Segment Open

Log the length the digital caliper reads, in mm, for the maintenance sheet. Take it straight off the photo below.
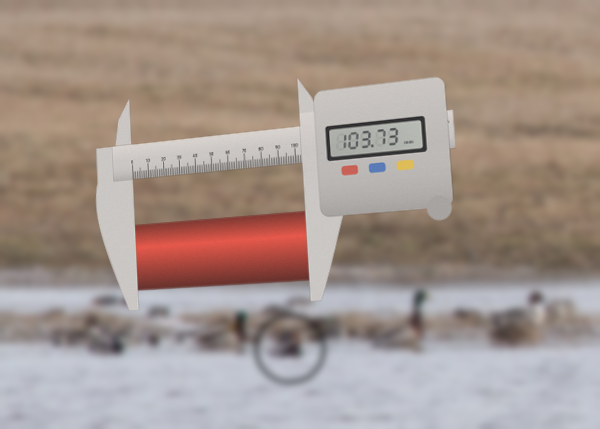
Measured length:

Segment Closed
Segment Open

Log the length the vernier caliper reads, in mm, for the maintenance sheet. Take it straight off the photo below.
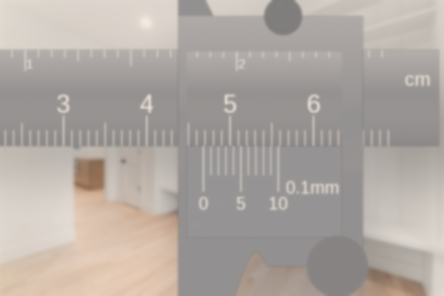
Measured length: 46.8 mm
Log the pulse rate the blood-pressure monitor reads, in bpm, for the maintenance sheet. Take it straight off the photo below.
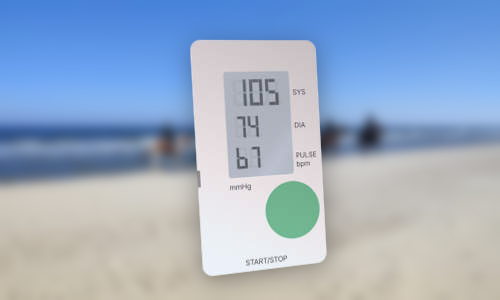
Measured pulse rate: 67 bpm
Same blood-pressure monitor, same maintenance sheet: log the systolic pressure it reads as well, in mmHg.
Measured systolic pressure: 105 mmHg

Segment Closed
Segment Open

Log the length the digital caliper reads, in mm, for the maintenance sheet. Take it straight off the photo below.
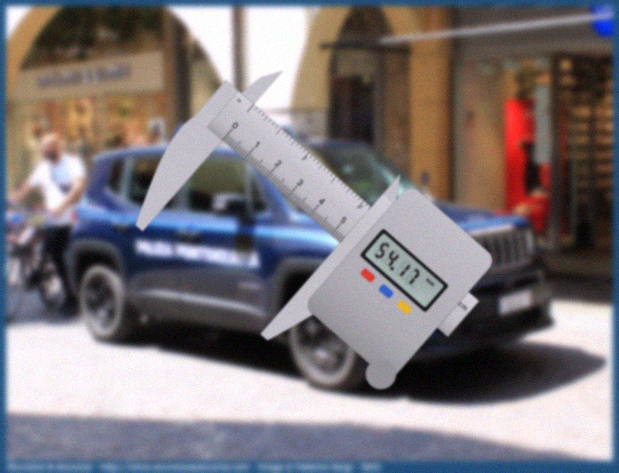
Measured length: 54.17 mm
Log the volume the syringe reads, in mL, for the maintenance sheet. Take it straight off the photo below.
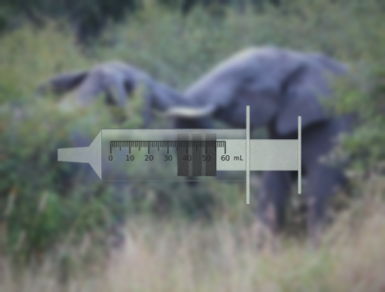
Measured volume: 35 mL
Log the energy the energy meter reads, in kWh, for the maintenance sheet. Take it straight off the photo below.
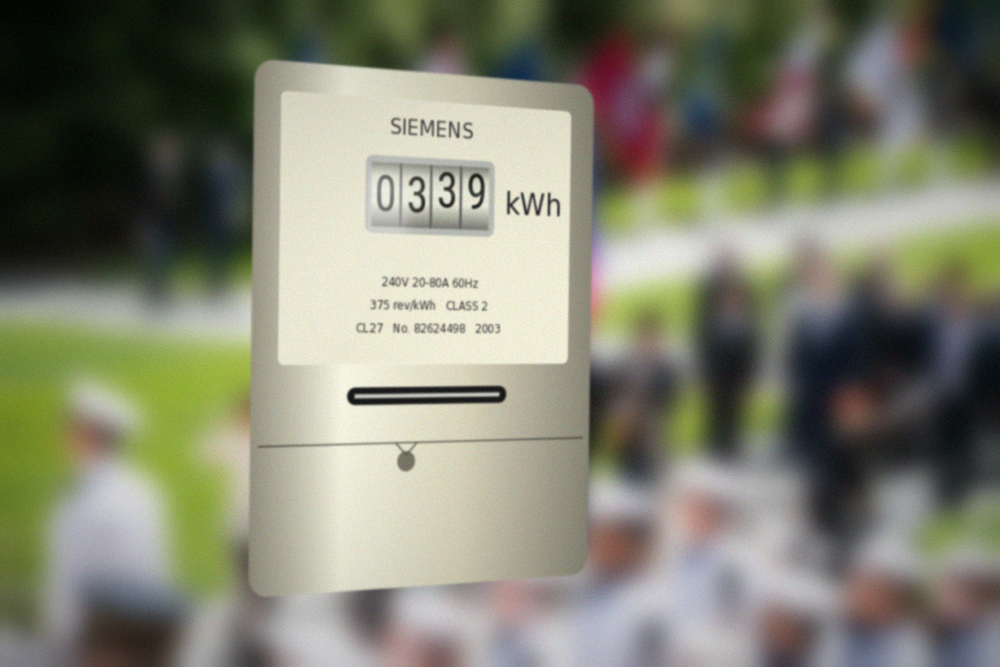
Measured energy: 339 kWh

Segment Closed

### Task objective
Render the part of the listing above that opens with the line containing "Log the volume" and closes with the line containing "Measured energy: 339 kWh" as a JSON list of strings, one string per line and no blank lines. Leave the pictures out.

### Response to the exercise
[
  "Log the volume the syringe reads, in mL, for the maintenance sheet. Take it straight off the photo below.",
  "Measured volume: 35 mL",
  "Log the energy the energy meter reads, in kWh, for the maintenance sheet. Take it straight off the photo below.",
  "Measured energy: 339 kWh"
]